Ethiopia's northernmost region is in the grip of a severe humanitarian crisis due to lack of food and medicine, and there is limited access to basic services including electricity, banking and communications.
"We have suffered untold misery over the last two years and still continue to suffer," Tadesse said. "So the commitment we are making today is with the hope that our people's suffering will come to an end soon".
Berhanu pledged the government's "full commitment for bringing peace and stability to our people and our country".
International pressure for a ceasefire had been mounting since intense fighting erupted in late August, shattering a five-month truce that had allowed limited aid to reach Tigray.

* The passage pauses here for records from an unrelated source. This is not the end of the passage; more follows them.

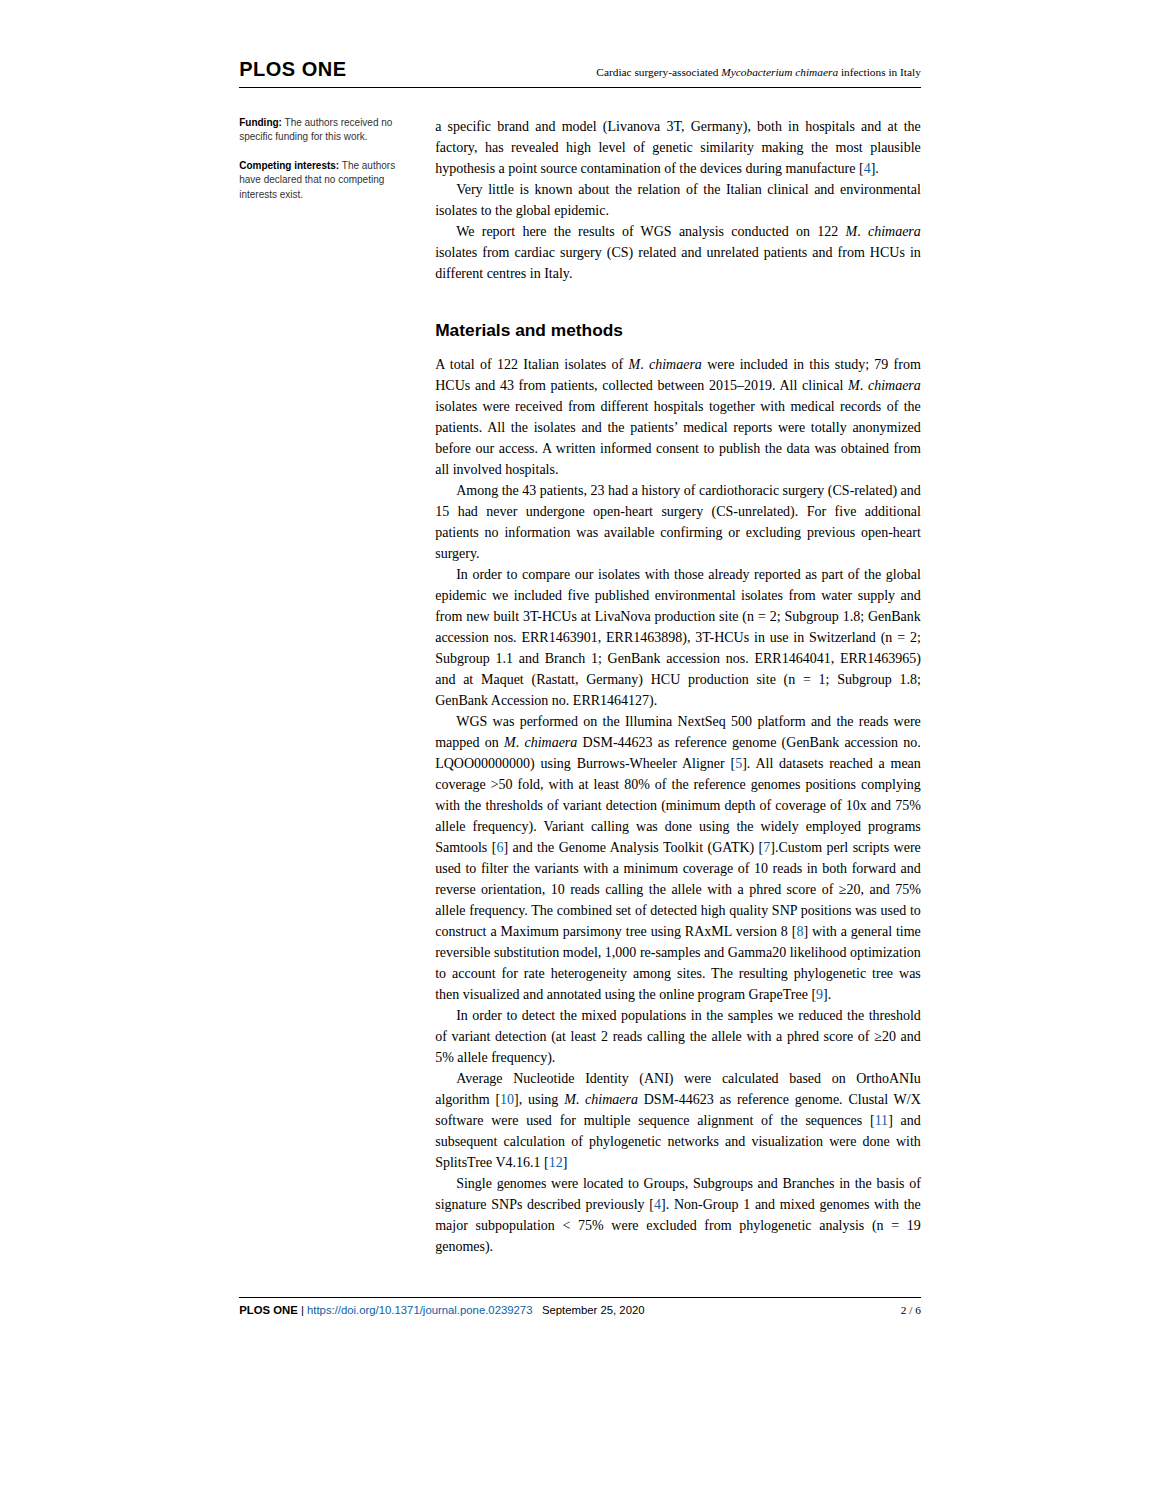PLOS ONE
Cardiac surgery-associated Mycobacterium chimaera infections in Italy
Funding: The authors received no specific funding for this work.
Competing interests: The authors have declared that no competing interests exist.
a specific brand and model (Livanova 3T, Germany), both in hospitals and at the factory, has revealed high level of genetic similarity making the most plausible hypothesis a point source contamination of the devices during manufacture [4].
Very little is known about the relation of the Italian clinical and environmental isolates to the global epidemic.
We report here the results of WGS analysis conducted on 122 M. chimaera isolates from cardiac surgery (CS) related and unrelated patients and from HCUs in different centres in Italy.
Materials and methods
A total of 122 Italian isolates of M. chimaera were included in this study; 79 from HCUs and 43 from patients, collected between 2015–2019. All clinical M. chimaera isolates were received from different hospitals together with medical records of the patients. All the isolates and the patients’ medical reports were totally anonymized before our access. A written informed consent to publish the data was obtained from all involved hospitals.
Among the 43 patients, 23 had a history of cardiothoracic surgery (CS-related) and 15 had never undergone open-heart surgery (CS-unrelated). For five additional patients no information was available confirming or excluding previous open-heart surgery.
In order to compare our isolates with those already reported as part of the global epidemic we included five published environmental isolates from water supply and from new built 3T-HCUs at LivaNova production site (n = 2; Subgroup 1.8; GenBank accession nos. ERR1463901, ERR1463898), 3T-HCUs in use in Switzerland (n = 2; Subgroup 1.1 and Branch 1; GenBank accession nos. ERR1464041, ERR1463965) and at Maquet (Rastatt, Germany) HCU production site (n = 1; Subgroup 1.8; GenBank Accession no. ERR1464127).
WGS was performed on the Illumina NextSeq 500 platform and the reads were mapped on M. chimaera DSM-44623 as reference genome (GenBank accession no. LQOO00000000) using Burrows-Wheeler Aligner [5]. All datasets reached a mean coverage >50 fold, with at least 80% of the reference genomes positions complying with the thresholds of variant detection (minimum depth of coverage of 10x and 75% allele frequency). Variant calling was done using the widely employed programs Samtools [6] and the Genome Analysis Toolkit (GATK) [7].Custom perl scripts were used to filter the variants with a minimum coverage of 10 reads in both forward and reverse orientation, 10 reads calling the allele with a phred score of ≥20, and 75% allele frequency. The combined set of detected high quality SNP positions was used to construct a Maximum parsimony tree using RAxML version 8 [8] with a general time reversible substitution model, 1,000 re-samples and Gamma20 likelihood optimization to account for rate heterogeneity among sites. The resulting phylogenetic tree was then visualized and annotated using the online program GrapeTree [9].
In order to detect the mixed populations in the samples we reduced the threshold of variant detection (at least 2 reads calling the allele with a phred score of ≥20 and 5% allele frequency).
Average Nucleotide Identity (ANI) were calculated based on OrthoANIu algorithm [10], using M. chimaera DSM-44623 as reference genome. Clustal W/X software were used for multiple sequence alignment of the sequences [11] and subsequent calculation of phylogenetic networks and visualization were done with SplitsTree V4.16.1 [12]
Single genomes were located to Groups, Subgroups and Branches in the basis of signature SNPs described previously [4]. Non-Group 1 and mixed genomes with the major subpopulation < 75% were excluded from phylogenetic analysis (n = 19 genomes).
PLOS ONE | https://doi.org/10.1371/journal.pone.0239273 September 25, 2020
2 / 6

The Pretoria deal notably calls for the cessation of hostilities, restoration of humanitarian aid, the re-establishment of federal authority over Tigray and the disarming of TPLF fighters.
The conflict between the TPLF and pro-Abiy forces, which include regional militias and the Eritrean army, has caused an untold number of deaths, forced more than two million people from their homes and driven hundreds of thousands to the brink of famine in Tigray.
Estimates of casualties vary widely, with the United States saying that as many as half a million people have died, while the EU's foreign envoy Josep Borrell said that more than 100,000 people may have been killed.
UN-backed investigators have accused all sides of committing abuses but also charged that Addis Ababa had been using starvation as a weapon of war -- claims denied by the Ethiopian authorities.
Abiy declared last week that his government -- whose forces had claimed considerable gains on the Tigray battlefield in recent weeks, had secured "100 percent" of what it had sought in the peace negotiations.
On Friday, the government said its forces controlled 70 percent of Tigray and that aid was being sent in, including 35 trucks of food and three trucks of medicine to the strategic city of Shire.
But the rebels and a humanitarian worker based in Tigray swiftly denied the claims.
On Wednesday, the World Health Organization called for a massive influx of food and medicines into Tigray following the ceasefire deal, saying aid had not yet been allowed in.
"Many people are dying from treatable diseases. Many people are dying from starvation," WHO chief Tedros Adhanom Ghebreyesus, who hails from Tigray, told a press conference.
Abiy -- a Nobel Peace Prize laureate -- sent troops into Tigray on November 4, 2020 to topple the TPLF, the region's ruling party, in response to what he said were attacks by the group on federal army camps.
The conflict capped months of simmering tensions between Abiy and the TPLF which had dominated the national government for almost three decades until he took office in 2018.